Sunday, January 26, 2014
A Return...
I gave up on meditation about two years ago. Things in my life had drastically changed, and as a result, my focus on many things in life began to diminish. Also, a major factor, was that my time alone decreased significantly.
But recently, the art of sitting in silent contemplation has returned to my life.
It wasn't deliberate. I wasn't searching out solace or a way to regain my mental focus. And I'm not sure this will be the outcome, anyway, to tell you the truth.
Really, what happened was that I was reunited with a group of friends, who meet each week, and discuss books and spiritual ideas over coffee and tea. And they meditate. Twenty minutes at the beginning of each meeting.
Returning to meditation was daunting. At least at first. It had been a long time--my mind raced and I felt trapped.

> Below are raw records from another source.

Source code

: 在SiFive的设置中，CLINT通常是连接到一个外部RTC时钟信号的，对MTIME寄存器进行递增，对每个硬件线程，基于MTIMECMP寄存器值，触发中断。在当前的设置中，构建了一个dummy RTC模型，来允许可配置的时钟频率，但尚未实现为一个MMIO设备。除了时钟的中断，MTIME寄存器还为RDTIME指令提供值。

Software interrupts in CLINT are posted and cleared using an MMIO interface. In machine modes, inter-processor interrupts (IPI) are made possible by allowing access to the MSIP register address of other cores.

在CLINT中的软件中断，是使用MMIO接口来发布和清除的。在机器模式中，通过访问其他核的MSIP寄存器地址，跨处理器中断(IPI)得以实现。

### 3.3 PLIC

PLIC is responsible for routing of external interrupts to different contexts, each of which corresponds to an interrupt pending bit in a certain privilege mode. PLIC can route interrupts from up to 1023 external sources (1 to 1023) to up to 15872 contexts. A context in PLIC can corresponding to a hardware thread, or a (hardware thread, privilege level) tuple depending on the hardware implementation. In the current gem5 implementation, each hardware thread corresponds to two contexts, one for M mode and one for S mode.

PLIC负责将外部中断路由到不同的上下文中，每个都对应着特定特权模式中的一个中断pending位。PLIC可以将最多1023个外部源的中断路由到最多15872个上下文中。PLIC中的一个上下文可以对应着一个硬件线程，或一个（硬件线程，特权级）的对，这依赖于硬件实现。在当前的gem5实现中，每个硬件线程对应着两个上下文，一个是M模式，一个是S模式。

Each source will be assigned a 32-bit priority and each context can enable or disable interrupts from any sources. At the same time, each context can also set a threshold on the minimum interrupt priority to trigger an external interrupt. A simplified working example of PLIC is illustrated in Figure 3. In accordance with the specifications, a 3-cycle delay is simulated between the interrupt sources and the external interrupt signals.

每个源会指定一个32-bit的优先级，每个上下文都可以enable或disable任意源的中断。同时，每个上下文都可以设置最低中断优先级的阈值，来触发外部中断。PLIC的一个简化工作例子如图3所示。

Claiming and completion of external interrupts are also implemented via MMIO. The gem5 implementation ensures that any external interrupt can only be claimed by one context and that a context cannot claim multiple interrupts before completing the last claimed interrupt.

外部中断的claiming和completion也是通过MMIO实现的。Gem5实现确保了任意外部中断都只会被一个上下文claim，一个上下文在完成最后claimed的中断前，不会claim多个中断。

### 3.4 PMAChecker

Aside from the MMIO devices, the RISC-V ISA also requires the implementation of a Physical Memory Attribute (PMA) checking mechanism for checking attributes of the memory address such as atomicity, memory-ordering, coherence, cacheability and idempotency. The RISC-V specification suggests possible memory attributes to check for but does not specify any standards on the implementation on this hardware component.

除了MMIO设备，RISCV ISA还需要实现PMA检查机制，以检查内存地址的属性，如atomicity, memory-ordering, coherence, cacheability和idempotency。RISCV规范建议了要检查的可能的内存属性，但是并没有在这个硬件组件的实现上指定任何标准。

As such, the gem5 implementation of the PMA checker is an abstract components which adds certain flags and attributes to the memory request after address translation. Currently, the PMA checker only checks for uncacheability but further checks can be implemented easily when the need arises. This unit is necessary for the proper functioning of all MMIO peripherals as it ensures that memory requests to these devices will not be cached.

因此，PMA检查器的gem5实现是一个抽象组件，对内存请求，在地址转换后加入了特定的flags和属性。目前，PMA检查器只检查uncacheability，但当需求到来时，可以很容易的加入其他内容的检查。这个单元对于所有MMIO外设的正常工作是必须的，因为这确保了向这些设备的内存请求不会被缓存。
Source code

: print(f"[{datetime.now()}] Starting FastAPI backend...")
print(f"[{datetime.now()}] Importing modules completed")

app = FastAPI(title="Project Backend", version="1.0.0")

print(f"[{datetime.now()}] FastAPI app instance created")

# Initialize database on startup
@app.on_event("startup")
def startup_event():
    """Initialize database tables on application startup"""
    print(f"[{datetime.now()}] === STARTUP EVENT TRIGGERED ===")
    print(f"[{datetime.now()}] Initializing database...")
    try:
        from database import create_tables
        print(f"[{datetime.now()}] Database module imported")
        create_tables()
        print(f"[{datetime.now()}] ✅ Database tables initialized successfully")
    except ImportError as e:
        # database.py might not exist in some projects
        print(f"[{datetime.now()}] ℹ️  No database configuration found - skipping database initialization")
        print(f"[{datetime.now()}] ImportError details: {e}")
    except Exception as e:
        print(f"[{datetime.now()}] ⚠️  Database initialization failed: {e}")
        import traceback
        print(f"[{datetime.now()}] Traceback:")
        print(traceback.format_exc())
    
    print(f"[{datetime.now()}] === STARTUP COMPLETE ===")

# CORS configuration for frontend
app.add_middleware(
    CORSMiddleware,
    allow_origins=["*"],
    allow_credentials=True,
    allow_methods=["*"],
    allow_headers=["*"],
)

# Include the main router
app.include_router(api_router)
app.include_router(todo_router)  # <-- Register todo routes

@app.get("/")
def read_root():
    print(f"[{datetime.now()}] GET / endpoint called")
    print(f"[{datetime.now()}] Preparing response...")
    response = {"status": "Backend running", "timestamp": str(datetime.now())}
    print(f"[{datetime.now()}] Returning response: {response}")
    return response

The clock ticked and my breathing was all over the place. But I settled in soon enough, and ended up having a pretty positive experience. Since then I have gone back four or five times, and manage now to find my zone pretty quickly.
But don't get me wrong, this isn't at the level of "no mind," transcendental type meditation. I'm still a hack, really, just trying to calm my mind here and there. No chakras are being opened, believe me, I'm just trying to sit and be relaxed for a twenty minute space of time.
And this approach has made it easier for me this time around. I am putting less pressure on myself to achieve results. In fact, I'm just happy to sit, my mind swirling, with the odd moment of peace tucked in for good measure--often accidentally.
But it's good to be back, for sure, and we'll worry about those chakras another day.